The Grand Budapest Hotel









Ralph Fiennes delights in Wes Anderson's "The Grand Budapest Hotel." © 2014 Fox Searchlight


(Reviewed March 2, 2014, by James Dawson)

"The Grand Budapest Hotel" is so picture-book pretty, smartly constructed and thoroughly enchanting that a brief stay there will leave visitors feeling not only satiated and invigorated but possibly even more sophisticated.

This charmingly witty wonder may be the most accessible film yet from director-writer Wes Anderson, whose previous deadpan-quirky comedies include "Moonrise Kingdom," "Fantastic Mr. Fox," "The Darjeeling Limited" and "Rushmore." With deliciously refined dialog that sometimes lapses into hilariously unexpected profanity, it's like a classic screwball comedy that's been creatively refurbished without requiring extensive remodeling. It's irresistibly retro, it's intriguingly post-modern, but most of all it's genuinely funny.

Most of the movie is an extended three-levels-deep flashback recounted to the writer of a book about the hotel by an elderly former Lobby Boy. Like us, the unnamed author (played by Tom Wilkinson in the character's later years and by Jude Law in a 1968 segment) is fascinated by the colorfully unlikely reminiscences of Zero Moustafa (played by F. Murray Abraham in the 1968 bit, and by Tony Revolori in the 1932 segment that makes up the bulk of the film).

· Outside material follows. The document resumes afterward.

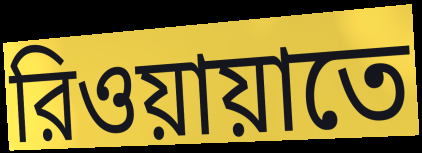
রিওয়ায়াতে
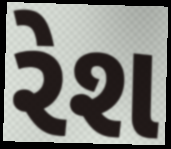
રેશ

Zero's mentor is the hotel's imperious, supercilious and ridiculously efficient concierge Monsieur Gustave H. (an award-worthy Ralph Fiennes), whom Zero notes is "the most liberally perfumed man I have ever encountered." In addition to overseeing his staff "like a hawk with a horsewhip in his talons," Gustave has a habit of bedding the hotel's older female guests. One of them dies and leaves Gustave a valuable painting, but her indignant son Dmitri (a cartoonishly nasty Adrien Brody) is determined to keep it for himself.

Gustave and Zero take matters into their own hands by stealing the painting instead of waiting for the widow's lawyer (the always enjoyable Jeff Goldblum) to make sense of her endlessly modified will. Accused of murder and hunted by onetime hotel guest and current Police Captain Henckels (Edward Norton, echoing his pursuing scoutmaster role from "Moonrise Kingdom"), Gustave and Zero flee in search of a missing witness across the picturesque but fictional country of Zubrowka, which rather inconveniently is descending into fascism.

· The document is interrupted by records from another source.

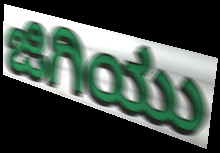
ಜಿಗಿಯು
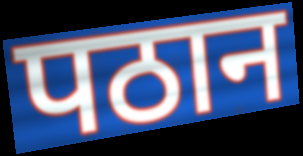
पठान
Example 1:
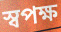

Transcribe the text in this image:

স্বপক্ষ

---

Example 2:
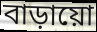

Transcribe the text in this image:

Fiennes' portrayal of Gustave as an unflappably proper and aristocratic gentleman given to occasional obscene outbursts is a delight. His on-the-run odd-couple pairing with Zero, an innocently good-hearted Mideast refugee with a hand-drawn pencil moustache, forms a bond between them that turns unexpectedly touching.

The movie's supporting cast is fully booked with additional memorable characters. Willem Dafoe is villainously menacing as Dmitri's violent henchman Jopling. Saoirse Ronan is Zero's girlfriend Agatha, whom Gustave says is "flat as a board, enormous birthmark in the shape of Mexico on her face." Harvey Keitel is a well spoken but badly tattooed prison inmate whose escape map shows surprising artistic skill. Anderson movie regulars Bill Murray, Jason Schwartzman and Owen Wilson also show up in small but amusing roles.

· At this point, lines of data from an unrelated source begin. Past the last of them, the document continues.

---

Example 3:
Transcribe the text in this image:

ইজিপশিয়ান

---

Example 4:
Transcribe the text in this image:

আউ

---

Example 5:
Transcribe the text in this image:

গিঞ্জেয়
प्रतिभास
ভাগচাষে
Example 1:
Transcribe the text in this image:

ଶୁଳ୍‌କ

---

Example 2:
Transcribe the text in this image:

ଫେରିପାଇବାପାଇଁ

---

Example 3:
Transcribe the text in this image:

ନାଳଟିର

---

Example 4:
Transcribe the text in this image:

Like nearly all of Anderson's films, "The Grand Budapest Hotel" has an elaborate storybook-reality look, as if even the most trivial elements of each scene were lovingly crafted for maximum eye appeal. Memorable settings include the luxurious hotel, an unassumingly unconvincing mountaintop observatory and a prison where the mush apparently is not so bad.

The director's signature love of symmetry and sideways camera moves will be familiar to fans, and some stop-motion special effects are so intentionally unreal they manage to be endearing.

Highly recommended, this perfectly scrumptious comedy is sure to be on my best of 2014 list.